Justice

The Bush Injustice Department

Written by SK Ashby

You may have heard that Blackwater security contractors are just now being sentenced in 2015 for a massacre that occurred in Iraq in 2007.

If you're wondering why it took so long to reach this point, the explanation appears to be all too familiar.

Internal emails show that FBI agents and federal prosecutors were obstructed by political appointees in the Justice Department under President Bush.

“We are getting some serious resistance from our office to charging the defendants with mandatory minimum time,” Kenneth Kohl, a federal prosecutor, told the lead F.B.I. agent on the case, John Patarini, as the Justice Department prepared to ask a grand jury to vote on an indictment in December 2008.

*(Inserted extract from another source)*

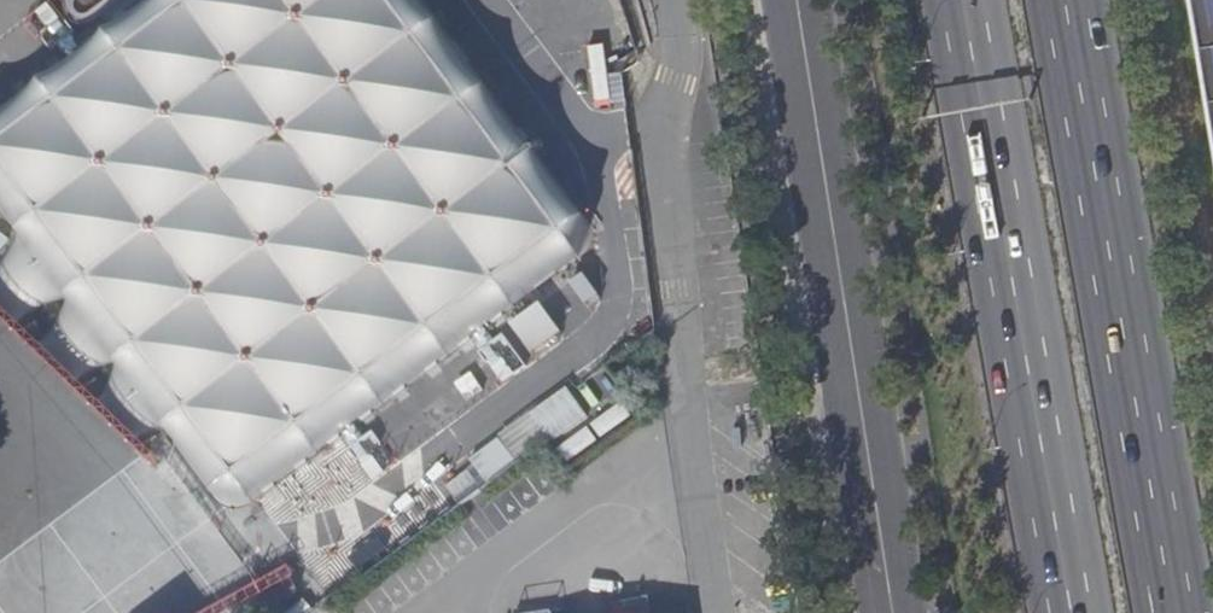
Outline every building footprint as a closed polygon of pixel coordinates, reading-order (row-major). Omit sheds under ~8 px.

Mr. Patarini was incensed. “I would rather not present for a vote now and wait until the new administration takes office than to get an indictment that is an insult to the individual victims, the Iraqi people as a whole, and the American people who expect their Justice Department to act better than this,” he replied.

[...]

Andrew McCabe, an F.B.I. supervisor, took the grievances to his boss, John Perren, saying the Justice Department was “delaying and reducing” the indictment. “This is the latest in what has become a troubling habit by D.O.J.,” he wrote. He encouraged top F.B.I. officials to press their case.

The Bush Injustice Department reportedly objected to weapons charges that would carry a minimum 30-year prison sentence. The department also objected to second-degree murder charges for the contractors.

Charges were eventually filed against each of them, but the delays came at a cost.

After the indictment, the case faced problems and accusations of prosecutorial misconduct and was nearly lost. Then prosecutors missed a filing deadline and let the statute of limitations expire against Mr. Slatten. So he alone was charged with and convicted of murder, which has no statute of limitations. The others were charged with several counts of manslaughter, attempted manslaughter and one count each of using a machine gun in a crime of violence.

Even now it's amazing to me how our entire law enforcement philosophy and regime can shift from one administration to the next.

It would be an understatement to say that I was disillusioned as someone who came of age and became an adult under the Bush administration which pushed the Patriot Act, began designating "persons of interest," and politicized U.S. attorneys and the Justice Department. One of my most vivid memories of that era is watching former Attorney General Alberto Gonzales repeatedly say that he "can't recall."

I had little to no faith in federal law enforcement prior to Attorney General Eric Holder's tenure and I can only hope that the next administration follows his lead.

I suppose you could say the same about virtually every sector of government. It's why elections matter.